Michèle A. Schaal (World Languages and Cultures; Women’s and Gender Studies) The Art of Genre- and Genderbending: Virginie Despentes’s Authorial Politics The CEAH Research Grant will provide Dr. Michele A. Schaal with funding for a course release to enable the completion of two chapters for a monograph on Virginie Despentes, a contemporary French author and feminist. Her book, The Art of Genre- and Genderbending: Virginie Despentes’s Authorial Politics, addresses a critical need as Despentes became a major literary and feminist figure in the French-speaking world and globally in the 2010s. Dr. Schaal’s monograph is contracted with the prestigious collection “Studies in Contemporary Women’s Writing” (Peter Lang) and will become a landmark contribution to the fields of French and global feminist studies. It will be the first ever holistic approach to Despentes’s seven novels to date, and the first academic study to show that her fictions rely on the inseparability of an explicit feminist, social critique, and an examination of literary conventions. Despentes’s novels reveal how an overall brutal, heteropatriarchal, and neoliberal system triggers and perpetuates many contemporary injustices and social inequalities. Despentes’s self-reflexive narratives also stress how literature may perpetuate oppressive systems if it blindly reproduces literary conventions, instead of overtly questioning them.
SYMPOSIUM GRANT
Jeffrey Wheatley (PI), Sarah Dees (Philosophy and Religious Studies) Religion in Public How has religion shaped Iowa’s history? How does it impact the daily lives of Iowans? What role does it play in politics and society? Jeffrey Wheatly and Dr. Sarah Dees will organize the symposium Religion in Public which seeks to answer these questions by featuring the expertise of scholars of religion in a series of public conversations. This symposium is part of an ongoing effort to connect scholars of religion throughout Iowa to professionals in educational, journalistic, and humanities-focused institutions with the ultimate goal of cultivating religious literacy.

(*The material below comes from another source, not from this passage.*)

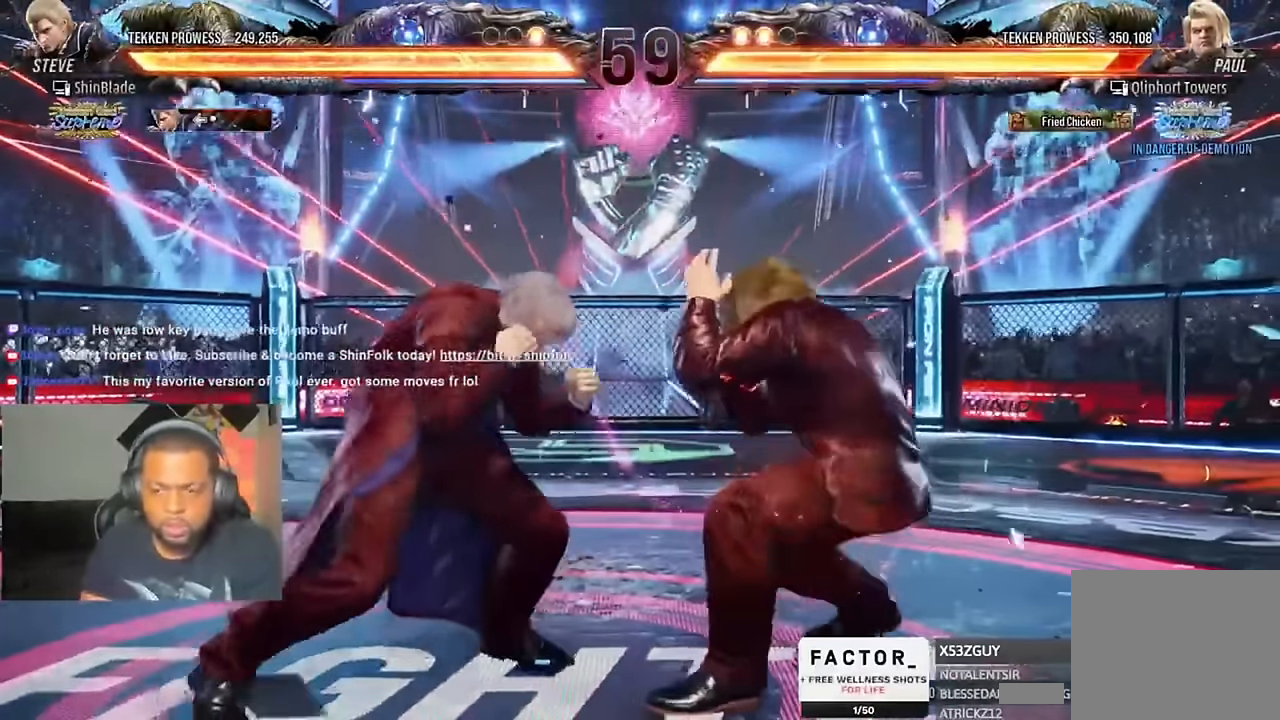
{"buttons": ["DPAD_LEFT"], "left_stick": "center", "right_stick": "center", "events": [[133, "SQUARE", "down"], [200, "TRIANGLE", "down"], [300, "SQUARE", "up"], [367, "DPAD_LEFT", "down"], [367, "TRIANGLE", "up"]]}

A keynote address and three topical roundtables will cover a number of topics, including Iowa’s religious diversity and the intersections of religion and immigration, history, politics, and education. Scholars will present their research and engage in conversations with ISU faculty, students, journalists, K-12 teachers, and other members of the community who cover, teach, and work with religion on a day-to-day basis.